Un premier principe de travail consiste à croire que c’est à l’oeuvre choisie de flécher le chemin de l’esthétique qui lui convient le mieux.


La fête comme déni de la réalité (ou) Un Carnaval triste - en noir et blanc.


Au début du spectacle, nous voyons les protagonistes de La Fausse Suivante dans un camaïeux de noir et de blanc, prolonger en Province une soirée de Carnaval commencée à Paris – on dirait aujourd’hui un « after ». Cette idée du Carnaval nous inspire. Moins sans doute par la joyeuse explosion de couleurs à laquelle on l’associe le plus souvent que par ce qu’il représente un espace–temps de licence, où le monde est mis à l’envers, et où la morale court le risque « d’être mise en de cruels embarras ». Dans le temps de la représentation, nous envisageons même ces êtres se laisser aller à une nuit blanche de plus, parce que tout simplement une noce de campagne passe à proximité, et que s’égarer ainsi de fête en fête reste sans doute le meilleur moyen de fuir une réalité angoissante, qui mériterait davantage de consistance et de maturité.

------------------------------------------------

### Liste des tâches
**a.** D'après le texte source, dans quelle région les protagonistes prolongent-ils la soirée de Carnaval commencée à Paris ?
**b.** Réécrivez le passage du texte source qui s'ouvre sur les mots contenant « Un premier principe » et se referme sur « noir et blanc. », en substituant « critère » à « principe ».
Seul le texte source sert de référence pour répondre.

------------------------------------------------

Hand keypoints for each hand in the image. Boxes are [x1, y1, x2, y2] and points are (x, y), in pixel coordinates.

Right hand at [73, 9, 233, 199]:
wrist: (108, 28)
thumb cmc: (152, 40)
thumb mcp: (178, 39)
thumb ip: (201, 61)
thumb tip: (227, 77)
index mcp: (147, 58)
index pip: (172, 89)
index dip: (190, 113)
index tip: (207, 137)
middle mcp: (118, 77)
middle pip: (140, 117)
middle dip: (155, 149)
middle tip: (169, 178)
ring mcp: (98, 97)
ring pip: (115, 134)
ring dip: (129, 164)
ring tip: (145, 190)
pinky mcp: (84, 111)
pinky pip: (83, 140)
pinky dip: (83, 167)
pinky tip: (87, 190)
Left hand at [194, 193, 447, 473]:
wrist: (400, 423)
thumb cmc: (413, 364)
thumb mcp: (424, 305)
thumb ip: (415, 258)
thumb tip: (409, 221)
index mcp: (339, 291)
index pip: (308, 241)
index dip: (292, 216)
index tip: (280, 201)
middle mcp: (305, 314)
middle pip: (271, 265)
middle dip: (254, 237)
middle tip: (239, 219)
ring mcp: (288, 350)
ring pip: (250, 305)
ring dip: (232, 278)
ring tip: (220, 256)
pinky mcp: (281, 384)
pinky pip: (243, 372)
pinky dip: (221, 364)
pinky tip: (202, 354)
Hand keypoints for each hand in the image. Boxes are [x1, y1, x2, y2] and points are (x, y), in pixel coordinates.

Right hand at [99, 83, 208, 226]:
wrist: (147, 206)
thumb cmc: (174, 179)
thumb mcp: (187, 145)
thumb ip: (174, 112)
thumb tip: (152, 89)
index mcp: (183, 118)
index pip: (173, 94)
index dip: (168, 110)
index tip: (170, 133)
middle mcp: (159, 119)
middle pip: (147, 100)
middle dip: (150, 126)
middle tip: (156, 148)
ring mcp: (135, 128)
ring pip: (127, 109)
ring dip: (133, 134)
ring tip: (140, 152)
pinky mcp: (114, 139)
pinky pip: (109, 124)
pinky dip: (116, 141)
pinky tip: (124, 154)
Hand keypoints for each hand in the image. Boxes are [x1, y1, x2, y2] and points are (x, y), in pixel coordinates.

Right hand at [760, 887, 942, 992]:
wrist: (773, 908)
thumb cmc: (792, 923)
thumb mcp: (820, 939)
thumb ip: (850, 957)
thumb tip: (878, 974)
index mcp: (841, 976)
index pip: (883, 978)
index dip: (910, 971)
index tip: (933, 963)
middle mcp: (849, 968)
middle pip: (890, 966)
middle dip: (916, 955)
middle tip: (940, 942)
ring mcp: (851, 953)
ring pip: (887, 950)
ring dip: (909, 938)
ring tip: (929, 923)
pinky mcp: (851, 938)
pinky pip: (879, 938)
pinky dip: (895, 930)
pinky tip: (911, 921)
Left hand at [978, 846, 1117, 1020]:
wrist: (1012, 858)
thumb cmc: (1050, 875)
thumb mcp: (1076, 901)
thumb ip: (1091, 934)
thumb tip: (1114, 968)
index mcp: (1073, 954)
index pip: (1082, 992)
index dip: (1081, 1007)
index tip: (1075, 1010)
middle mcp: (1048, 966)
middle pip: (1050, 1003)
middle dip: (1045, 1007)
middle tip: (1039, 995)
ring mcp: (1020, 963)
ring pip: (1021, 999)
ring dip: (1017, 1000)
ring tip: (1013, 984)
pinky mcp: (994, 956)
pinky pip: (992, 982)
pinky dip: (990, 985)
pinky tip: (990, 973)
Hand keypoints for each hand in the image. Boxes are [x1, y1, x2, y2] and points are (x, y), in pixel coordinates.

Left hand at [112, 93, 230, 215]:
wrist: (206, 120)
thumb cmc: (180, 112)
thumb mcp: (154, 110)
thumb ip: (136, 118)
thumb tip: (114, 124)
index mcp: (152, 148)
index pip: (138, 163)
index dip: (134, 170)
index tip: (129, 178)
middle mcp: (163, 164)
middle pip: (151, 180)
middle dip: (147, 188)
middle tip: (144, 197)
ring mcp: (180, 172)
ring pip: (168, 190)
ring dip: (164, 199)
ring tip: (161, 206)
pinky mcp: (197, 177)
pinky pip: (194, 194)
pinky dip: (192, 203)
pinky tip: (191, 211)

------------------------------------------------

### Réponses par tâche
**a.** En Province.

**b.**
Un premier critère de travail consiste à croire que c’est à l’oeuvre choisie de flécher le chemin de l’esthétique qui lui convient le mieux.


La fête comme déni de la réalité (ou) Un Carnaval triste - en noir et blanc.